Cognition
- Discipline: Cognitive sciences
- Language: English
- Edited by: Tamara Swaab

Publication details
- History: 1975–present
- Publisher: Elsevier
- Frequency: Bimonthly^{[clarification needed]}
- Open access: Hybrid
- Impact factor: 3.650 (2020)

Standard abbreviations
- ISO 4: Cognition

Indexing
- CODEN: CGTNAU
- ISSN: 0010-0277
- LCCN: 79646376
- OCLC no.: 38537176

Links
- Journal homepage; Online access;

= Cognition (journal) =

Peer-reviewed scientific journal

Cognition: International Journal of Cognitive Science is a bimonthly peer-reviewed scientific journal covering cognitive science. It was established in 1972 and is published by Elsevier.

== History ==
Cognition is one of the few psychology journals of the 20th century that developed outside of the United States. The journal, founded by Jacques Mehler and Thomas Bever in 1972, was initially published quarterly, then every other month from 1982, and finally on a monthly basis since 1985.

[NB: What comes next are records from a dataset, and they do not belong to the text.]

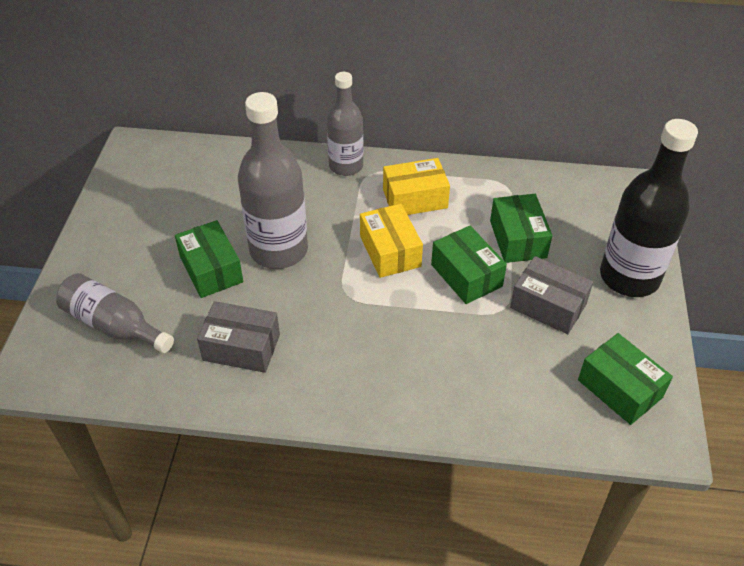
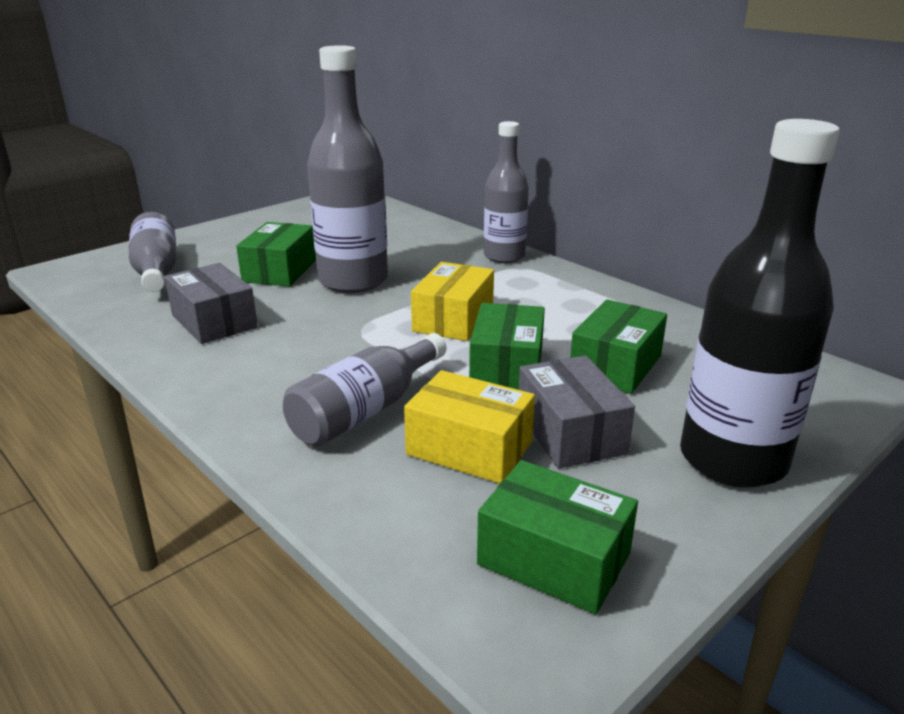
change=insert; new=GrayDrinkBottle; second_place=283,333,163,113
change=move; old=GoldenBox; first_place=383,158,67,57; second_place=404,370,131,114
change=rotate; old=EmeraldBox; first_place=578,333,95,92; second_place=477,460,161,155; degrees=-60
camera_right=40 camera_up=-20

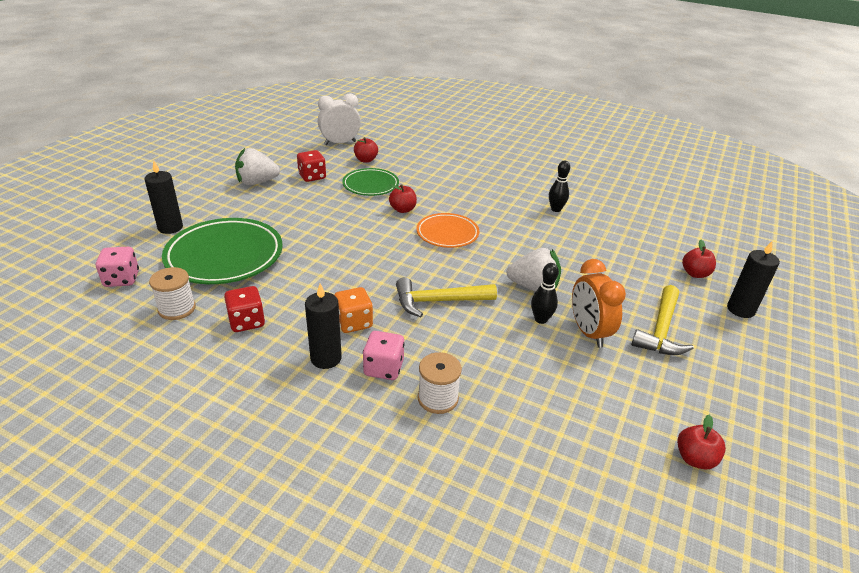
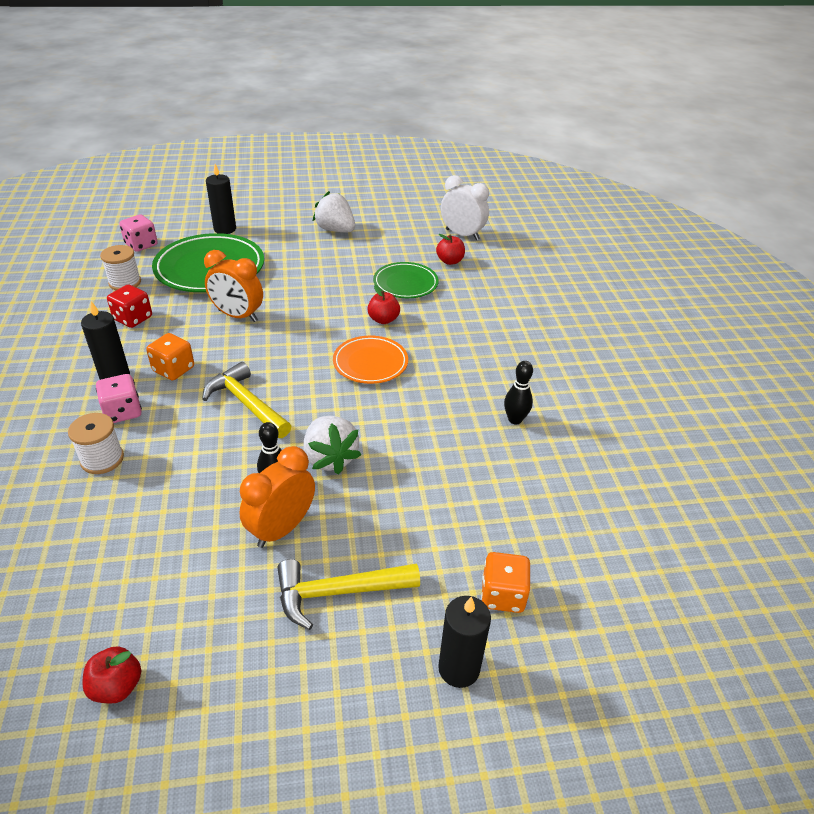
change=insert; new=OrangeAlarmClock; second_place=204,250,59,72
change=replace; old=CrimsonApple; new=OrangeDice; first_place=682,240,34,38; second_place=481,552,50,61
change=delete; old=CrimsonDice; first_place=297,150,29,32
camera_right=55 camera_up=5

Work in the journal is considered "highly cited," and is noted to adequately represent research on an international level. In terms of representing topics within the cognitive sciences, a 2005 meta-analysis demonstrated that the journal primarily publishes work in psychology, with a small proportion of publications in linguistics and neuroscience. The analysis concluded that for several reasons, including the explicit editorial policy of the journal and efforts to create special issues for specific disciplines, the disparity could not be well explained by editorial bias.